CTC vs In-Hand Salary: Why Take-Home Is Less
If your offer letter says ₹12 lakh CTC, your bank account won't see ₹1 lakh a month. CTC (Cost to Company) is the total an employer spends on you — including parts that never reach you as cash. Understanding the breakup helps you compare job offers properly.
Use the In-Hand Salary Calculator →
What makes up CTC
- Basic salary — the core, usually 40–50% of CTC. Many other components are calculated from it.
- HRA (House Rent Allowance) — partly tax-exempt if you pay rent.
- Allowances — special allowance, LTA, etc.
- Employer PF — the company's Provident Fund contribution (part of CTC, not cash to you).
- Gratuity — accrues over service; part of CTC but paid only later.
What gets deducted before you get paid
- Employee PF — typically 12% of basic, deducted from your salary (it's your savings, but not in-hand cash).
- Professional tax — a small state-level tax (₹0–₹2,500/year depending on state).
- TDS (income tax) — deducted monthly based on your projected annual tax.

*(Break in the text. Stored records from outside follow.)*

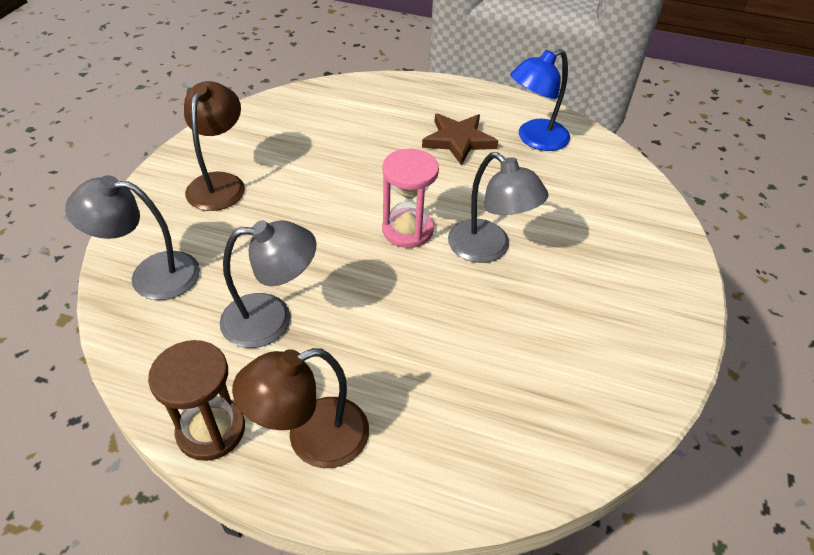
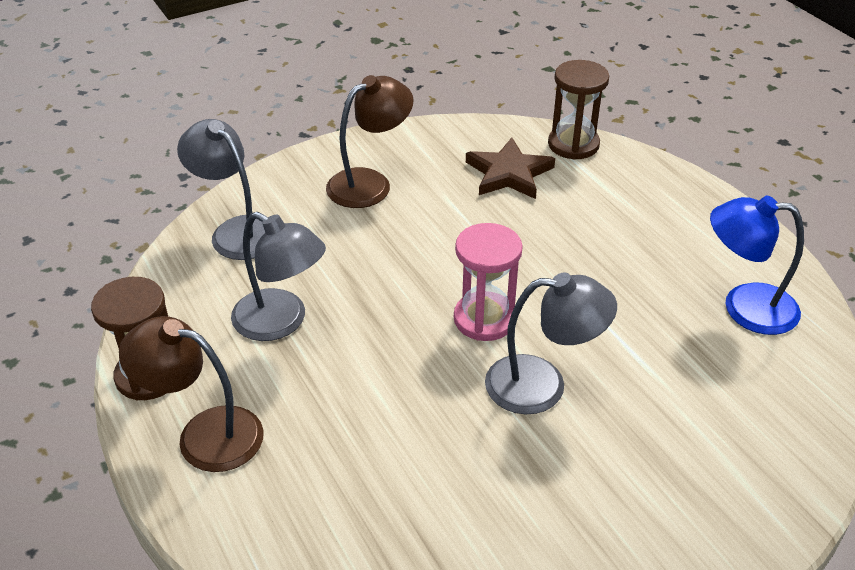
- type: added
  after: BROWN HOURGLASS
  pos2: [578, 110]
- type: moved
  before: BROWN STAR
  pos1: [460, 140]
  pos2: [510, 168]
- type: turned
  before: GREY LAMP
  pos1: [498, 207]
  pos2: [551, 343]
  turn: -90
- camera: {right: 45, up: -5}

So: In-hand = CTC − employer PF − gratuity − employee PF − professional tax − TDS.
A quick example
On a ₹12 lakh CTC, roughly ₹1.8–2.2 lakh a year may go to PF (both sides), gratuity, professional tax and TDS combined, depending on your tax regime and rent. That can make the in-hand around ₹80,000–₹88,000 a month rather than ₹1 lakh. Your exact figure depends on your salary structure and tax choices.
How to increase your take-home
- Claim HRA exemption if you pay rent.
- Choose the tax regime that suits you — see New vs Old Regime.
- Use eligible deductions (old regime) like 80C and 80D.
FAQs
Is PF a loss?
No — EPF is your retirement savings earning tax-free interest. It reduces in-hand cash but builds your corpus.
Why do two people with the same CTC get different in-hand?
Because salary structures, rent (HRA), and tax-regime choices differ. Run your own numbers in the calculator.